Document excerpt:
= = = =

The previous example presented the Wald estimate, i.e. the ratio of estimates from two regressions: the reduced form estimate, coming from a regression of the outcome on the instrument; and the first stage estimate, coming from a regression of the treatment on the instrument. This can easily be computed when the instrument takes only two values. In the more general case, a so-called “two stage least squares” (2SLS) estimate will be computed, whereby predictions of the treatment from the first stage equation are used in a regression of the outcome on the treatment, rather than the true value of the treatment. As such, only the variation in the treatment coming from the instrument is used to explain the variance in the outcome. This then solves the self-selection bias. In the case of a binary (two-value) instrument, the Wald and 2SLS estimates will be identical (see [5], for example). However, the difficulty is not in the implementation of such a 2SLS estimate, all statistical packages can compute IV estimates, but in (a) finding a valid instrument and (b) interpreting the results. The discussion will now focus on these two points.
Finding a valid instrument
To understand the search process for a valid instrument, the two necessary conditions mentioned above (relevance and exclusion restriction) must be satisfied. The first condition is, in general, easier to satisfy. As illustrated by the previous example, public policy changes can often be a source of promising instruments since they affect the allocation to treatment independently of preferences, like in an RCT. For a policy change to be used as an instrument, it must not have been announced too far in advance of implementation, to ensure that allocation to the treatment is as close to random as possible. In our example, the change in the allocation of the treatment is based on day of birth, and could not have been manipulated after the announcement of the policy change. As such, the allocation to the treatment generated by the instrument is as good as random, at least in the proximity of the policy change; i.e. individuals born in August 1933 are very similar to individuals born in September 1933.
The remaining concern to satisfy the first condition of a credible instrument is that the correlation between the instrument and the change in treatment allocation is strong. An important example of the caveat of relying on “weak instruments” is provided in [6]. Weak instruments, i.e. instruments that are only weakly correlated with the treatment, do not solve the omitted variable bias of OLS estimates [6]. Very weak instruments may induce a bias of the IV/2SLS estimates, which can be even larger than the bias of the OLS estimates. A further study suggests a simple test to reject weak instruments [7].
The second condition (exclusion restriction) for a valid instrument is that the instrument affects the outcome exclusively via its effect on the treatment. Unfortunately, this condition cannot, in general, be statistically tested. It is exactly for this reason that finding a valid instrument is so difficult. Here, econometrics cannot escape economics: Econometric analysis needs to be supported by a convincing economic narrative, which provides credibility to the exclusion restriction. Following our example, one may believe that the change in minimum school leaving age had no direct effect on earnings. However, if we assume that young and old workers are not very good substitutes, employers wanting to recruit 14-year-old workers in 1947 would have faced a severely reduced supply of such workers, and may have had to subsequently increase wages in order to recruit new employees. If starting wages have long-term effects on career development, one could argue that the change in school leaving age is not a good instrument, because the higher starting wage of the few 14-year-olds who left school despite the increased school leaving age would lead to higher wages throughout their career independently of their schooling. However, since worker substitutability is likely to be high, such concerns are probably limited. Yet, the argument shows that instrument validity is not a given, but depends on the context.

= = = =

Material supplied:
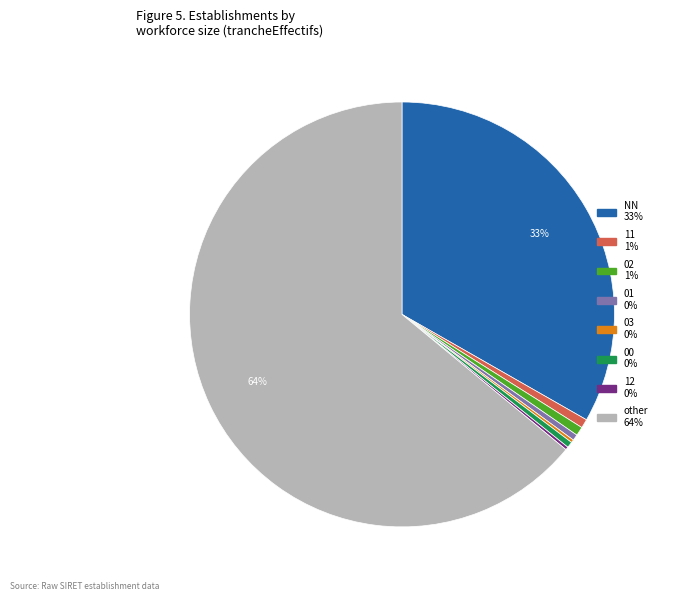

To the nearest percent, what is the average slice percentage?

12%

= = = =

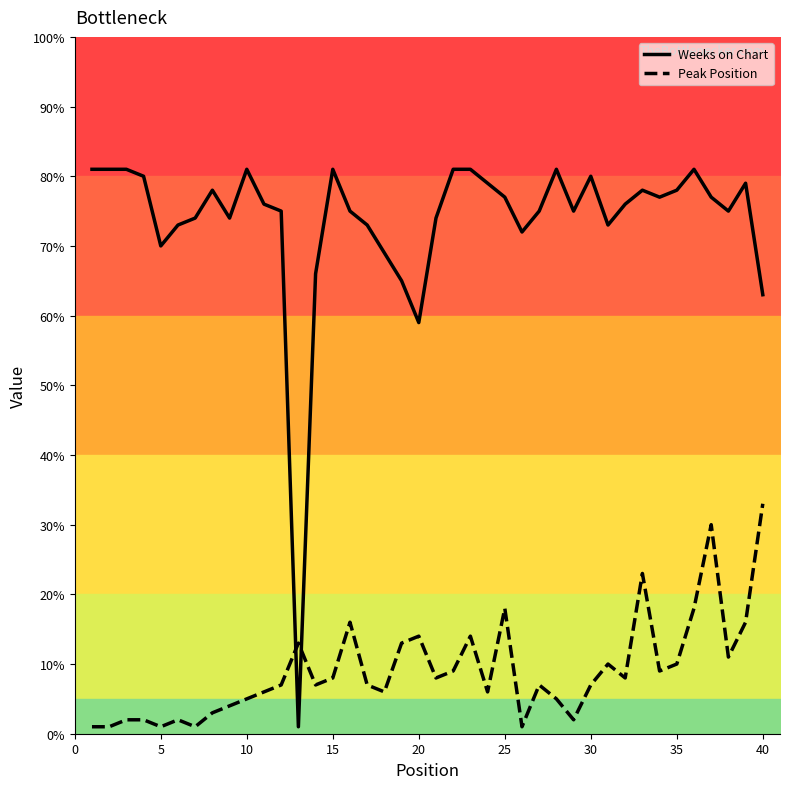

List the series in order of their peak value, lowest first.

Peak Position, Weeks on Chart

= = = =

Tasks and exercises:
- 1) In the instrumental variables excerpt, why must a policy change used as an instrument not be announced too far ahead of its implementation? Answer in one to three sentences.
- 2) Set down the stretch of the instrumental variables excerpt from "The remaining concern" through "weak instruments [7].", word for word.

Answer list:
- 1) A policy change used as an instrument must not be announced too far in advance of implementation. This keeps allocation to the treatment as close to random as possible.

- 2)
The remaining concern to satisfy the first condition of a credible instrument is that the correlation between the instrument and the change in treatment allocation is strong. An important example of the caveat of relying on “weak instruments” is provided in [6]. Weak instruments, i.e. instruments that are only weakly correlated with the treatment, do not solve the omitted variable bias of OLS estimates [6]. Very weak instruments may induce a bias of the IV/2SLS estimates, which can be even larger than the bias of the OLS estimates. A further study suggests a simple test to reject weak instruments [7].